### Seçilmiş alıntı
---*---

Halbuki AKP’nin şu sıralar “ekonomik darbe” planı olarak bahsettiği 17-25 Aralık soruşturması tam da Credence Erdoğan ailesinin şirketleri için banka hesabı açtıktan bir süre sonra patlak vermişti.

Malta’da şirket sahibi olanların Malta Gelir İdaresi kurallarına göre banka hesabı açabilmek için sıkı bir müşteri incelemesi prosedüründen geçmesi gerekiyor (Fotoğraf: Valetta, Robin & Bazylek)

Gizli banka hesabı 2

17 Aralık 2013’te, bir çok AKP’linin ve hükümete yakın kişinin ve ailelerinin evlerine baskınlar düzenlenmiş ve yapılan aramalarda kutulara gizlenmiş milyonlar değerinde nakit ele geçirilmişti.

Soruşturma, yargı ve polis içinde konuşlanmış Cemaatçi savcı ve amirler tarafından planlanmıştı. Motivasyon oldukça politikti ancak paralar da bir o kadar gerçekti.

Ardından sızdırılan telefon kayıtları, Erdoğan ve oğlu Bilal arasında Sıtkı Ayan’ı da içerdiği iddia edilen rüşvet konuşmalarını ortaya çıkardı. Sonrasında yine sızdırılan konuşmalarda Erdoğan’ın Ziya İlgen’in de dahil olduğu aile fertlerine evdeki nakit parayı gizlemeleri için talimat verdiği iddia edildi.

---*---

17-25 Aralık soruşturmasını anlatan alıntıyı baştan sona, tek bir harfini bile değiştirmeden yeniden yazın.

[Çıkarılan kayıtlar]
---*---

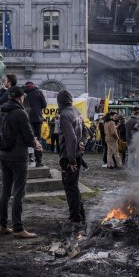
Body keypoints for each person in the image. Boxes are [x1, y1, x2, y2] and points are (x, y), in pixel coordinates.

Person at [0, 86, 42, 239]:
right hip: (18, 157)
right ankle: (18, 228)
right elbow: (29, 136)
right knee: (19, 192)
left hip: (4, 155)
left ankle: (3, 225)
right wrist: (36, 144)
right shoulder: (20, 113)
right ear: (20, 97)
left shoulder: (3, 110)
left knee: (5, 190)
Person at [57, 90, 86, 232]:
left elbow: (71, 138)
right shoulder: (76, 111)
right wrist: (83, 142)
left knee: (70, 187)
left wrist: (71, 159)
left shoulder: (64, 115)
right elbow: (86, 132)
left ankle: (75, 219)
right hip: (77, 154)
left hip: (69, 157)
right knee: (74, 185)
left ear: (59, 102)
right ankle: (81, 215)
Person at [22, 81, 47, 167]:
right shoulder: (38, 92)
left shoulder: (23, 92)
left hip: (26, 118)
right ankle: (39, 161)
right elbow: (44, 105)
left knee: (27, 137)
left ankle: (29, 157)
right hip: (37, 118)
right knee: (38, 139)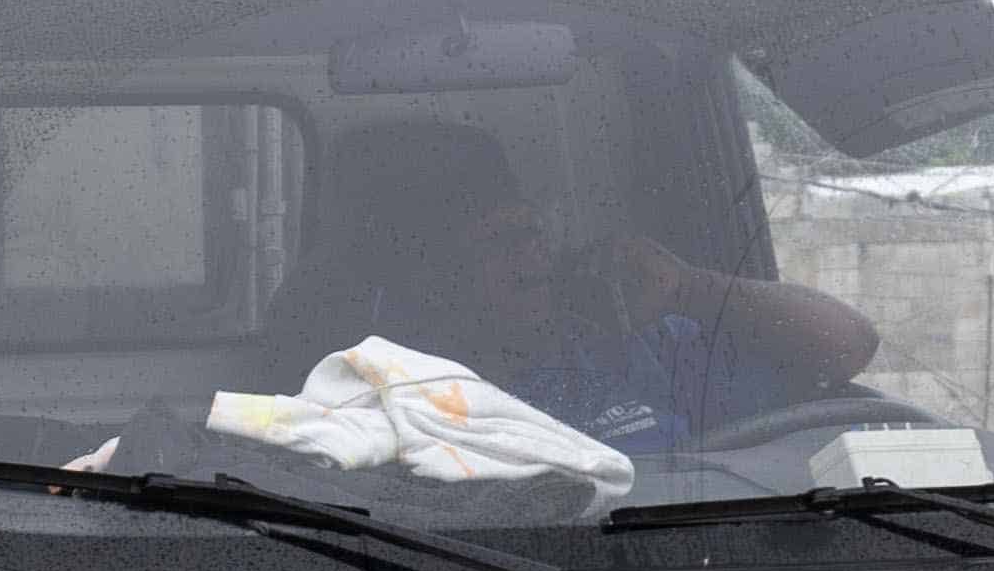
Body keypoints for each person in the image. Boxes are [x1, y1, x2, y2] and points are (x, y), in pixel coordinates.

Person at [315, 120, 881, 466]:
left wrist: (689, 288)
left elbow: (846, 346)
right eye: (495, 245)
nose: (531, 260)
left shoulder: (638, 344)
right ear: (425, 277)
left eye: (532, 234)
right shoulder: (390, 405)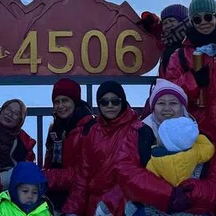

---*---

### Alıştırma yanıtı
Halbuki AKP’nin şu sıralar “ekonomik darbe” planı olarak bahsettiği 17-25 Aralık soruşturması tam da Credence Erdoğan ailesinin şirketleri için banka hesabı açtıktan bir süre sonra patlak vermişti.

Malta’da şirket sahibi olanların Malta Gelir İdaresi kurallarına göre banka hesabı açabilmek için sıkı bir müşteri incelemesi prosedüründen geçmesi gerekiyor (Fotoğraf: Valetta, Robin & Bazylek)

Gizli banka hesabı 2

17 Aralık 2013’te, bir çok AKP’linin ve hükümete yakın kişinin ve ailelerinin evlerine baskınlar düzenlenmiş ve yapılan aramalarda kutulara gizlenmiş milyonlar değerinde nakit ele geçirilmişti.

Soruşturma, yargı ve polis içinde konuşlanmış Cemaatçi savcı ve amirler tarafından planlanmıştı. Motivasyon oldukça politikti ancak paralar da bir o kadar gerçekti.

Ardından sızdırılan telefon kayıtları, Erdoğan ve oğlu Bilal arasında Sıtkı Ayan’ı da içerdiği iddia edilen rüşvet konuşmalarını ortaya çıkardı. Sonrasında yine sızdırılan konuşmalarda Erdoğan’ın Ziya İlgen’in de dahil olduğu aile fertlerine evdeki nakit parayı gizlemeleri için talimat verdiği iddia edildi.